On Monday, a Nigerian was found guilty of arranging to launder money obtained via online fraud schemes, and as a result, he was sentenced to 10 years and one month in jail as well as paying over $1.46 million in restitution.
Olugbenga Lawal, 33, of Indianapolis, Indiana, worked directly with the Nigeria-based leader of an international criminal organization that defrauded people and businesses across the United States out of millions of dollars, according to court documents and evidence presented at trial, the U.S. Department of Justice said in a press release.
The documents claim that they used complex internet-based fraud techniques, such as business email compromise and romance fraud, to execute these frauds.
The criminal group often preyed on older victims who thought they had developed romantic feelings for persons they had met online. Lawal then used the millions of dollars he had made from the fraud operations to launder money.
Millions of dollars that were directly linked to people and companies that the criminal organization had cheated online were deposited into bank accounts used by Lawal and his accomplices to launder money between January 2019 and June 2020.
Between January 2019 and May 2020, deposits totaling approximately $3.6 million were made into accounts under Lawal’s control. The deposits were made into seven separate bank accounts that Lawal opened either under his own name or the name of Luxe Logistics LLC, his company. In the end, Lawal was in charge of five separate financial institutions’ bank accounts in order to facilitate his money laundering.

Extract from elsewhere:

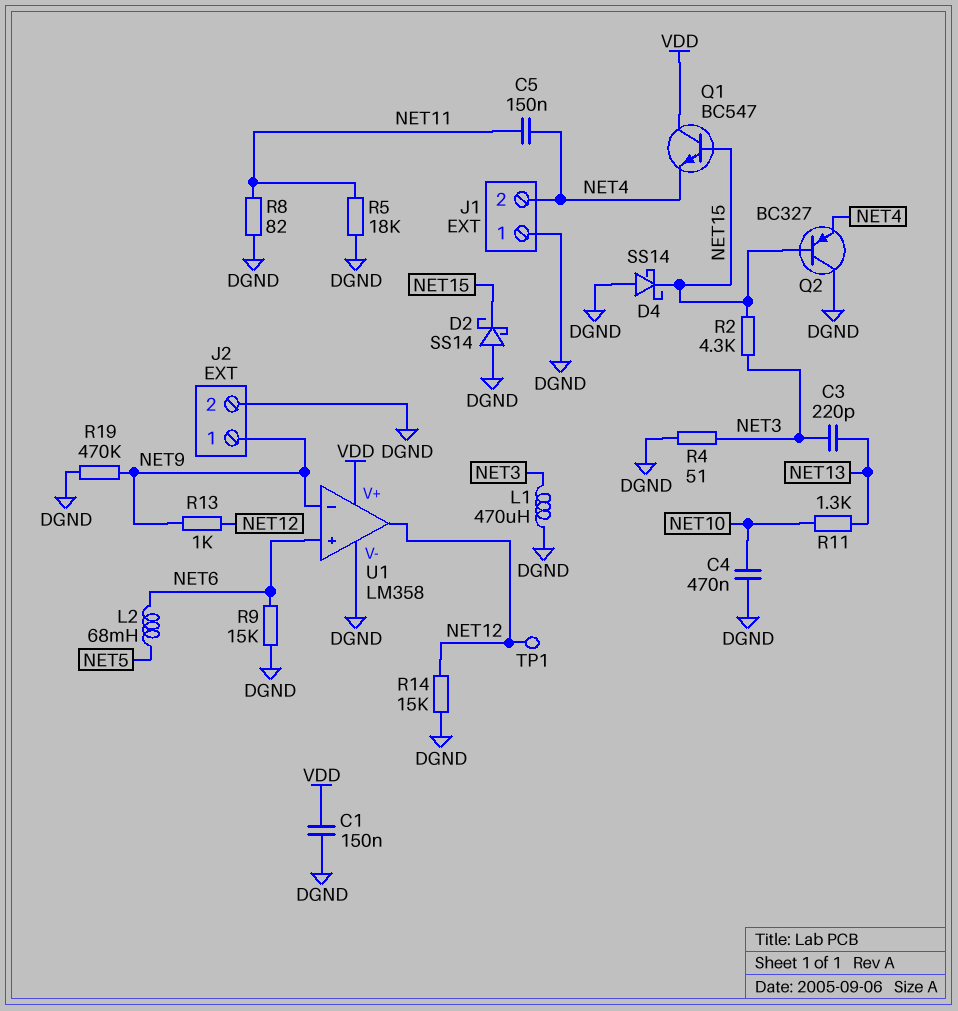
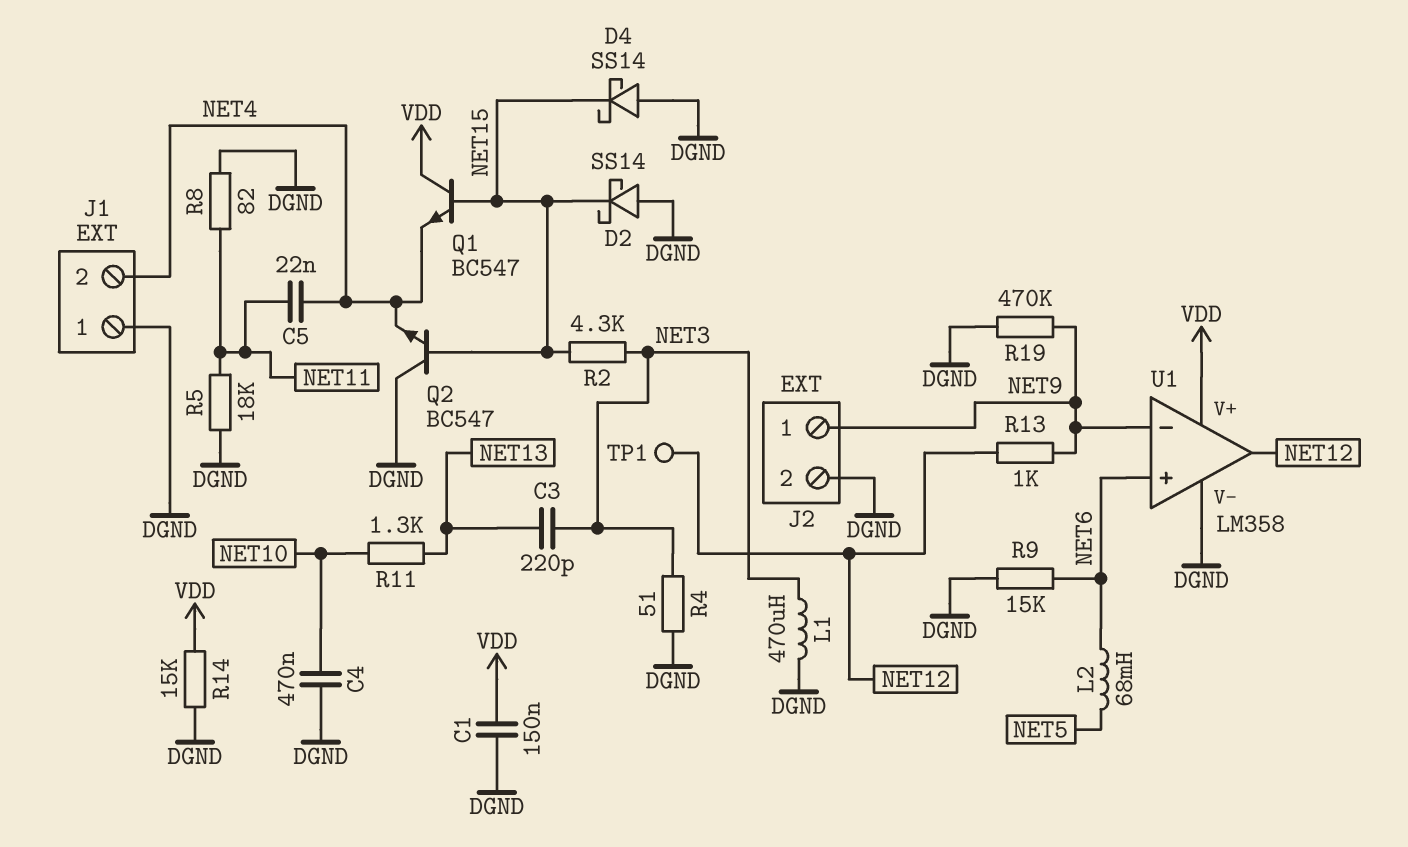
C5: 150nF (NET4, NET11) -> 22nF (NET4, NET11)
Q2: PNP BC327 (B NET15, C DGND, E NET4) -> NPN BC547 (B NET15, C DGND, E NET4)
R14: 15k (DGND, NET12) -> 15k (DGND, VDD)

Lawal also contributed to the money laundering activities of the criminal group by exchanging the fraudulent dollars placed in his accounts for Nigerian cash that was easily accessible in Nigeria.
In order to enable the repatriation of the organization’s fraud proceeds back to Nigeria, he engaged in currency exchange and import/export activities including the shipment of cars to Nigeria.
A federal jury found Lawal guilty on August 10, 2023, of plotting to launder money. Michael Hermann, Rita Assane, and Dwight Baines—three of the co-conspirators—had already entered guilty pleas to conspiracy to commit money laundering.